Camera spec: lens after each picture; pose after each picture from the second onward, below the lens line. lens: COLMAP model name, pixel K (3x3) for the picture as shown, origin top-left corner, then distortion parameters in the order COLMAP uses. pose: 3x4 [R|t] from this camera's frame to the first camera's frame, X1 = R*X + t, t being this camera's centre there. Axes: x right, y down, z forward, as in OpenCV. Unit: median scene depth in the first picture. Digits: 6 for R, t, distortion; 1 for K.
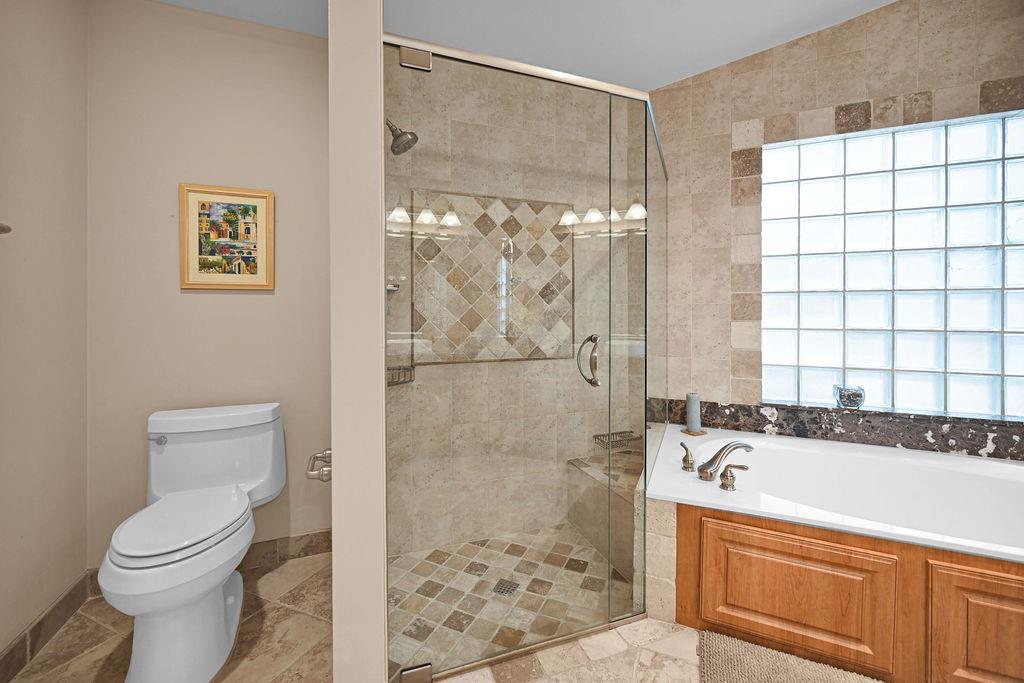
lens RADIAL K [[413.9, 0, 513.9], [0, 413.9, 313.7], [0, 0, 1]] dist [0.000698, -0.000118]
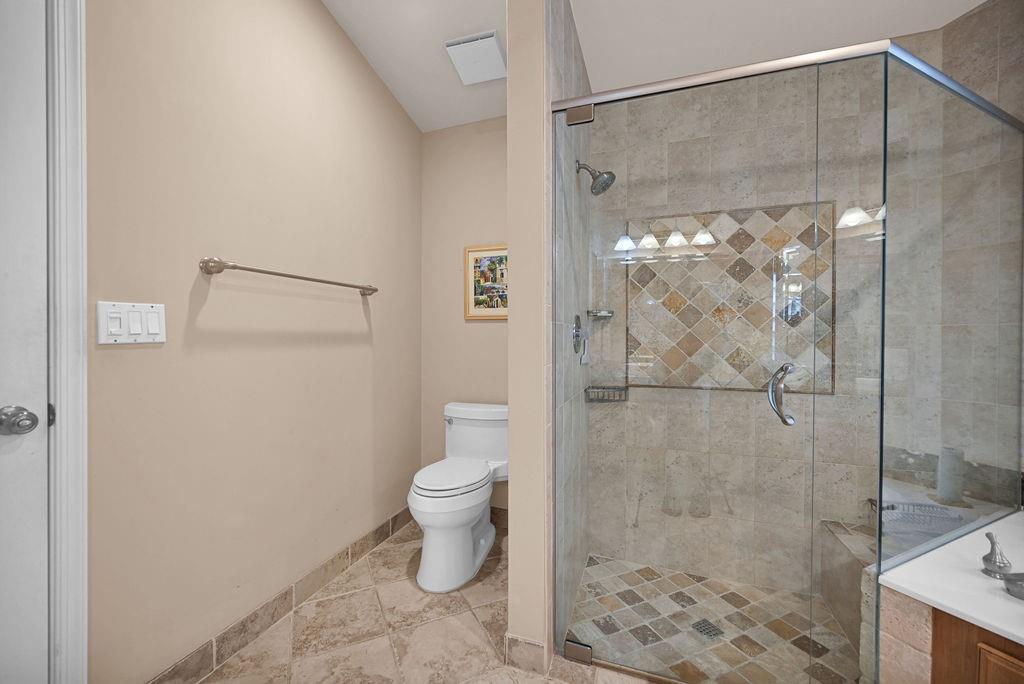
lens RADIAL K [[411.4, 0, 515.5], [0, 411.4, 341.5], [0, 0, 1]] dist [0.001189, 0.000149]
pose [[0.767964, 0.009629, -0.640421, 0.211728], [-0.003927, 0.999939, 0.010326, -0.000087], [0.640481, -0.005415, 0.767955, 0.005226]]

+++

GOAL OF THE EXERCISE —
Please output the material as written, apart from the images.

RESPONSE TO THE EXERCISE —
Camera spec: lens after each picture; pose after each picture from the second onward, below the lens line. lens: COLMAP model name, pixel K (3x3) for the picture as shown, origin top-left corner, then distortion parameters in the order COLMAP uses. pose: 3x4 [R|t] from this camera's frame to the first camera's frame, X1 = R*X + t, t being this camera's centre there. Axes: x right, y down, z forward, as in OpenCV. Unit: median scene depth in the first picture. Digits: 6 for R, t, distortion; 1 for K.
lens RADIAL K [[413.9, 0, 513.9], [0, 413.9, 313.7], [0, 0, 1]] dist [0.000698, -0.000118]
lens RADIAL K [[411.4, 0, 515.5], [0, 411.4, 341.5], [0, 0, 1]] dist [0.001189, 0.000149]
pose [[0.767964, 0.009629, -0.640421, 0.211728], [-0.003927, 0.999939, 0.010326, -0.000087], [0.640481, -0.005415, 0.767955, 0.005226]]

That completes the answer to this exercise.